The 40GB hard disk drive in the JVC GZ-HD10 allows for five hours of best-quality high-definition footage and up to 16 hours of lowest-quality HD. The quality differences refer to the differences in bit-rate for each setting. The XP mode records at a bit-rate of 17Mbps, while the EP mode records at a bit-rate of 5Mbps. That's a significant reduction of quality, to the point where calling EP mode 'high-definition' is probably a stretch.
There is one thing about the GZ-HD10 that should be addressed immediately, however. Although JVC claims the GZ-HD10 is capable of full HD, the truth is in the details, or in this case, the fine print. If you look closely at the box or the manual, you'll notice that the claims of 'Full HD' apply only to the camcorder's output. That means the GZ-HD10 can output full HD content through its full-size HDMI port to a high-definition television. That does not mean that the GZ-HD10 records full HD video at a resolution of 1920 x 1080 pixels. In fact, the camcorder can only record at a resolution of 1440 x 1080 pixels (the same as the HDV format); when being played back, the camera up-scales to 1920 x 1080, fitting the image to the screen but not necessarily providing the best quality. While technically high-definition, it's not as robust as a camcorder that can truly accept full HD input.
From a design point-of-view, the GZ-HD10 looks unmistakably like its fellow JVC camcorders, with a tight, rectangular body that is almost brick-like. It's a form factor I prefer, as it makes the camcorder easy to grasp and provides stability. The camcorder also features a curved grip on the right side to better conform to the hand.
Most of the controls are relegated to the LCD bezel, and their layout is a little confusing. There are only three options on the bezel, two buttons and a little nub joystick, but they are cluttered up with an array of labels and instructions that are not always easy to understand without some deeper probing. The control to switch between camera and camcorder mode is located on the body of the camera, under the thumb, and is, in fact, an analog toggle switch. It's recessed into the body, making it difficult to access, and it is nearly impossible to do so while holding the camera in a normal position.
Other buttons are located on the left-hand side of the camcorder, hidden by the LCD bezel when it is closed. This grouping includes the 'power' button. These are also somewhat difficult to access with the camera in a normal shooting position, and require some adjustment.
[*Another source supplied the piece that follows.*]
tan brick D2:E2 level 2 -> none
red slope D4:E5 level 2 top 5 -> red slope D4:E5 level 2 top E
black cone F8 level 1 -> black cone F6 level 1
The camcorder's most appealing feature is the full-size HDMI port that allows for direct high-definition output to an HDTV. When not in playback mode, the viewer is treated to a live take of the camcorder's point-of-view (which can result in some nasty audio feedback).
Performance and Video Quality
I tested the JVC HD10 in a variety of situations, both indoors in low and medium light environments and outdoors in bright sunshine. I limited my tests to the best-quality, 17Mbps XP mode for video and the highest-resolution 1920 x 1080 mode for still photos. Overall, I was not very impressed with the final results.
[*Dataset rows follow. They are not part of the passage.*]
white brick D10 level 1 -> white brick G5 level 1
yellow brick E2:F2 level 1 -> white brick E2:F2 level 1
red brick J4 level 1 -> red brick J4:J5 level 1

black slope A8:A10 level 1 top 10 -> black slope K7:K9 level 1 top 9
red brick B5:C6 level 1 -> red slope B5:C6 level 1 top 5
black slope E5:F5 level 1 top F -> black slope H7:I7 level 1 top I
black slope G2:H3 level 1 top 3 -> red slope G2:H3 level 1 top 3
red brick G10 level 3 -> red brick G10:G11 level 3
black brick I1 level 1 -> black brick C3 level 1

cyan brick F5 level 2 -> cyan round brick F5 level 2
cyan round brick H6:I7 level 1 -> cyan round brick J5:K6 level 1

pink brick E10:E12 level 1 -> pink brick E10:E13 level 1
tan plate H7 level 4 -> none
Indoors, the video seemed to be marred by a gauzy film, as if the lens were coated in Vaseline. The video lacked depth and I couldn't help but feel as if I was being distracted by compression artifacts and image noise floating over the scene. Outdoors, the bright light helped to eliminate the softness present on the indoor clips, but the lack of depth seemed even more pronounced. Scenes had a strange, two-dimensional appearance. Everything looked flat and lifeless. Still images had the same issue, a washed out flatness that sucked the life out of a scene.
The GZ-HD10's stereo sound performed well, although the 'wind cut' feature, designed to reduce the effect wind has on the microphones did not prevent some severe gusts from spoiling the audio on some clips.
Considering the price of the JVC GZ-HD10, consumers should expect a little more from their camcorders. While the image quality may be passable in some circumstances, it'd be better to invest in a similarly priced camcorder like the Canon HF100 or HF10, which offers true HD recording and output, and outperforms the GZ-HD10 handily.